Simplified schematic of general arousal and its relationship to specific behaviors. Equation 1 (adopted from Garey, et al., 2003) at the top, puts mathematical form to the concept where general arousal contributes to system specific behavioral states. A = arousal. Ag = generalized arousal. K = constant. s = specific system such as fear, eating, etc. This mathematical form also allows for K and A to vary by individual, suggesting different thresholds and dependency on general arousal for each person and for each behavior. As general arousal increases, the specific system transitions into a coordinated increase in behavior followed by a lagged inhibition of this behavior. Both processes occur simultaneously, but the balance between the specific behavioral system dictates which behavior is expressed. When the behavior terminates, it decreases general arousal, temporarily reducing the likelihood for the wide range of behaviors and relevant arousal states. The above model also allows for specific system dysregulation. For instance, 5-HT1a receptor dysregulation in the hypothalamus may reduce the eating specific system's negative feedback loop making it particularly difficult to stop eating once initiated.

Figure 4

Estrogens influence serotonergic transmission in a number of specific ways summarized above. (A) Estrogens bind to nuclear ER α or β which activate transcription factors for a number of proteins via EREs.

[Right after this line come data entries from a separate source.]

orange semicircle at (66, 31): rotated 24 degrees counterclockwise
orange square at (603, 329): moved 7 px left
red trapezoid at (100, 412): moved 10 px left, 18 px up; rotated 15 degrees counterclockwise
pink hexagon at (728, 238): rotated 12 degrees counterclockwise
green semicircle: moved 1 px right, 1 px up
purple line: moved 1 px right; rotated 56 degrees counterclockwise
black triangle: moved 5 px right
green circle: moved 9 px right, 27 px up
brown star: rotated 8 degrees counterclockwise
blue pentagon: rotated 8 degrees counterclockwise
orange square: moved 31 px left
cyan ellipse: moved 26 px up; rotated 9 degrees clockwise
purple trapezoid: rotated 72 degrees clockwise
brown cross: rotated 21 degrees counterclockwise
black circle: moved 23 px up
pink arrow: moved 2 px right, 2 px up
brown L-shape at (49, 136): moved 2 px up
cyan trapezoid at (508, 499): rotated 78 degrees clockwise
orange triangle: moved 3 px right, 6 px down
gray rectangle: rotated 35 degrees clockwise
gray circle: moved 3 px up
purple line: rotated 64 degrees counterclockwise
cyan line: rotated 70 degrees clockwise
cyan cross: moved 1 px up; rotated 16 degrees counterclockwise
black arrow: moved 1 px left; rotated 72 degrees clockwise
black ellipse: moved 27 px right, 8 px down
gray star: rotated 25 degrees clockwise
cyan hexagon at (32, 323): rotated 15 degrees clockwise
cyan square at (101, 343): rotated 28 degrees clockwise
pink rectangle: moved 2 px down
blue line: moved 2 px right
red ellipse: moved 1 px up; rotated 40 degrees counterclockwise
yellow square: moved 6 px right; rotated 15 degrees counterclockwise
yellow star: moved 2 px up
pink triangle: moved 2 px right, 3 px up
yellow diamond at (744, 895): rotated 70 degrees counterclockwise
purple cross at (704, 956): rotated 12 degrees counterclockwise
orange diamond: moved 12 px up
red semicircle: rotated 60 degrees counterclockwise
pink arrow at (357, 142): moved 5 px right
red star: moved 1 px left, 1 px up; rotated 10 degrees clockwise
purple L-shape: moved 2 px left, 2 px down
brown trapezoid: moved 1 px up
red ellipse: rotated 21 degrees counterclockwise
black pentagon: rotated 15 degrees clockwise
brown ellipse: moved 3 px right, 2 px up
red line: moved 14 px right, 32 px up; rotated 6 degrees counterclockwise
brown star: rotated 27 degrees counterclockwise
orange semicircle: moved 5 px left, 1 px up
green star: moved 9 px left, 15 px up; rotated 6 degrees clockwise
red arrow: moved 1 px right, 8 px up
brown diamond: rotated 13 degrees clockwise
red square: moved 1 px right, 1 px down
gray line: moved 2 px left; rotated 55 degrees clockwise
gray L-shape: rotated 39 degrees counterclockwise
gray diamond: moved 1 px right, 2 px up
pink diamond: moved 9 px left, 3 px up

Transcription results in increased SERT and TPH and decreased MAO-A. (B) The net result of these changes is increased intracellular 5-HT and decreased clearance of 5-HT from the synaptic cleft. TPH degrades tryptophan into 5-hydroxytryptophan whereas MAO-A degrades 5-HT into the inactive 5-HTIAA metabolite. SERT recovers synaptic 5-HT from the cleft, conserving it and functionally terminating the neural transmission. (C) Activation of the mERs deactivates 5-HT1a receptors by uncoupling G proteins. The 5-HT1a receptor is an autoreceptor that inhibits neural firing, so deactivating of the receptor functionally reduces the inhibitory effects of 5-HT1a. (D) Post-synaptic 5-HT2a receptors are excitatory neurons which increase neuronal firing. Estrogens working through nuclear receptors increase 5-HT2a mRNA and functionally increase the neuronal sensitivity to presynaptic 5-HT release. ER = estrogen receptor. ERE = estrogen response element. mER = membrane estrogen receptor. E = estrogen. SERT = serotonin reuptake transporter. MAO = monoamine oxidase. TPH = tryptophan hydroxylase.